Lucky unlocked and pushed the front door. The door pushed back. He tried again. The door slammed before he could wriggle through.
“Damn it, Moose! Let me in!” Once more he pushed… and crashed to the floor. He sealed his lips into a tight line a split second before the world’s biggest puppy swiped its tongue across his face. Yuck! Dog drool!
He jumped up and entered the code before the alarm went off.
A bucket of dog food kept Moose happy in the backyard while Lucky showered and shimmied into a pair of jeans. Hey, they weren’t nearly so tight the last time he’d tried them on. Not “I can hit high notes” tight, but body-hugging to the point of revealing his assets.
Next came a T-shirt snug enough to show off all the time put in working on his upper body. Shit-kicker boots completed the outfit, along with a light jacket. The nights still managed to be a bit cool this early in the year, giving him a perfect place to hide his gun.
He squirmed a bit in his car to get comfy with the seam of his Levi’s cramping his junk, and readjusted himself several times on his way to Johnson’s apartment.
She wriggled her way out of the building to a chorus of catcalls from a group of twenty-something guys milling around the doorway. Wearing a skin-tight dress wouldn’t slow her down much if she decided to make one of them an example for respecting women.

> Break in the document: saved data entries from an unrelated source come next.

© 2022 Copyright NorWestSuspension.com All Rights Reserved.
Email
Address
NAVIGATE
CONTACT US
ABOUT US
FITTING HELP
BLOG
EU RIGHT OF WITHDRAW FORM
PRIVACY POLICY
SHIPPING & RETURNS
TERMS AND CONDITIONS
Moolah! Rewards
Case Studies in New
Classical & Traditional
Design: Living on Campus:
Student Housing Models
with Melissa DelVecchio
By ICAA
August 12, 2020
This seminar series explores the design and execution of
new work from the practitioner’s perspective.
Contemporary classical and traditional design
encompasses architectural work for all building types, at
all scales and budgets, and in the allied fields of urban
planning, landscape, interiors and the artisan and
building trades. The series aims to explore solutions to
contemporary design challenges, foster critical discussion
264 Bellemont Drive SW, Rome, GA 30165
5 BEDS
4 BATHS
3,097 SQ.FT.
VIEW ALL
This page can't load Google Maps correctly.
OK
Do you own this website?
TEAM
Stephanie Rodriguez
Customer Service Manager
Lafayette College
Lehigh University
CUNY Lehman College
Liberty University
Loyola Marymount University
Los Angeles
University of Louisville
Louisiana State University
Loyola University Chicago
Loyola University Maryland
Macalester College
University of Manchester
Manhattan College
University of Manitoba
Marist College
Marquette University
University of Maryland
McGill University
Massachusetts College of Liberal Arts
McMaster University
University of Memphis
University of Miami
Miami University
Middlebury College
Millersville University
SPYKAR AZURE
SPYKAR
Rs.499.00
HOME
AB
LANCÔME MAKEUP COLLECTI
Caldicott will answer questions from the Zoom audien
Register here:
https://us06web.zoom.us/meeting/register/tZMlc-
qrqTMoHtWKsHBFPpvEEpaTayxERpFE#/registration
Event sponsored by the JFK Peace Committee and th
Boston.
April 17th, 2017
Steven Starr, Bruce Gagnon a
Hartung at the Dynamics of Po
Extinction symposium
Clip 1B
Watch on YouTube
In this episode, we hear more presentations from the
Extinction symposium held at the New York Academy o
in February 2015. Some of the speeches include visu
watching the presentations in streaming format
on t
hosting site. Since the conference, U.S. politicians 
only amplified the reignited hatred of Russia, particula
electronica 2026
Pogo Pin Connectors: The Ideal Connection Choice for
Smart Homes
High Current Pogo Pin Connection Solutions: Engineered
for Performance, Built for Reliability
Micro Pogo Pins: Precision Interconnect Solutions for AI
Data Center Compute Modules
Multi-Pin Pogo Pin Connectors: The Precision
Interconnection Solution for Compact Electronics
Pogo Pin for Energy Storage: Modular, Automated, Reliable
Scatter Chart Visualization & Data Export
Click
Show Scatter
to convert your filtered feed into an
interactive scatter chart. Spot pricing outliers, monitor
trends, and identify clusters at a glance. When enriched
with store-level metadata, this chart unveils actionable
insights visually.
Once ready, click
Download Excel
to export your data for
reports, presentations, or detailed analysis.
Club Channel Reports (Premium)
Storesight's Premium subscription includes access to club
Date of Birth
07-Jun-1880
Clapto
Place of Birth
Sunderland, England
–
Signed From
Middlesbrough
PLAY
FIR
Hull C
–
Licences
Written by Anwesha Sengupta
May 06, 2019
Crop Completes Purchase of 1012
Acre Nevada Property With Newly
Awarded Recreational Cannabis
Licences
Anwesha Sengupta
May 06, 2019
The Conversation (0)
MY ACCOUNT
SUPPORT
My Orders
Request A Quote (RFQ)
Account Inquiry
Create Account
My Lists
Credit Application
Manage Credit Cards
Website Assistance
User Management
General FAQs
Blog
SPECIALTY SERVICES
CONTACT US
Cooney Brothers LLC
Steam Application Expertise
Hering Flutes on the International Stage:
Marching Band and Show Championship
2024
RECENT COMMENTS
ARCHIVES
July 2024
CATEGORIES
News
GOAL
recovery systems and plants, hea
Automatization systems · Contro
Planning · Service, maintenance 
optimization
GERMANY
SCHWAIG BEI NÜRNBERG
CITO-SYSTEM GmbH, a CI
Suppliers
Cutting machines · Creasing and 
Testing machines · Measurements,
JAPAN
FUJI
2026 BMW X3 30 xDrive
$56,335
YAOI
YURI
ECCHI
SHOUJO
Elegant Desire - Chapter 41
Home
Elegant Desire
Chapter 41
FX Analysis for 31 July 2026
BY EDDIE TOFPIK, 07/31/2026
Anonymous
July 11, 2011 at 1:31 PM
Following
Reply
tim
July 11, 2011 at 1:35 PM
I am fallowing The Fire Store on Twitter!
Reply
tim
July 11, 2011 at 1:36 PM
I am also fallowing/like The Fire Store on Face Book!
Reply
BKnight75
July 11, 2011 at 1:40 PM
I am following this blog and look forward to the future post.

One particularly stupid bastard grabbed his crotch. “Oh, baby. Come see what I got for you.”
Quicker than Lucky could open his door to come to her defense, Johnson had the jerkoff dangling by his shirt collar. She slowly lowered him back down. “Learn how to talk to a lady and maybe you won’t always have to use your right hand for company.”
The guy brushed himself off and slunk away, the hoots and hollers from his friends a warning to all.
She finished her strut to the car in peace, the now much wiser punks leaving at high speed.
“You were too easy on him.” Lucky would’ve pounded some heads.
Johnson buckled herself into the passenger seat. “If he tries his bullshit again, I’ll dislocate his shoulder. Let’s get going.”
He hadn’t gone hunting at The Stallion since setting up house with Bo, long enough for the overa
ggressive horn dogs he’d taken swings at to forget him in a fog of alcohol and other rejections.
“So, what’s the deal?” No cases involving The Stallion had come across his desk, but Johnson acted more as Lucky’s assistant now than a trainee. Walter could have given her something.
“If anyone asks,” Johnson said, “we’re coworkers, and I’m taking you out for your birthday.”
Lucky cut his eyes in her direction. “And?” Surely Walter and the work crew wouldn’t go this far to embarrass him with cake and singing.
“And, I’m treating you to a private dance from my contact. You go into the back with him, he dances, you tip him, and he’ll give you a list of names. Easy enough, right?”
Lucky had his share of private dances back in the day, and none compared to music played from his ancient stereo and Bo shaking his moneymaker for an audience of one.
But having another man half-naked and rubbing against him? On company time? Well, he’d keep telling himself it was all part of the job. He didn’t have to touch except to tip the guy.
At the club, Johnson slid him a few bills. “For the tip. Let’s go have some fun.” He caught her at the door. “My treat,” she said, yanking Lucky closer and flashing the bouncer a toothy grin. “It’s my friend’s birthday!”
If the bouncer stared any harder, Lucky might have to charge the guy fifty bucks, then arrest himself for prostitution.
The musclebound guard brushed Lucky’s ass when he passed. “Happy Birthday!”
Asshole. Lucky glared, the bouncer laughed.
Hand between Lucky’s shoulder blades, Johnson steered him inside the converted cotton mill and toward the bar. “Two Coors Lights, please.”
The place hadn’t changed much. Same blend of stale booze and a hundred competing colognes. Same dirty floor he’d never walk barefoot across. Same low light so you couldn’t see what your dance partner looked like until you woke up the next morning and tried chew your arm off and escape.
Johnson handed him a glass. “Act like you’re here for a good time.”
Lucky took a sip and sputtered. She’d certainly learned well about ordering drinks to blend in, like she’d been taught while training in undercover ops, but… “Light beer?”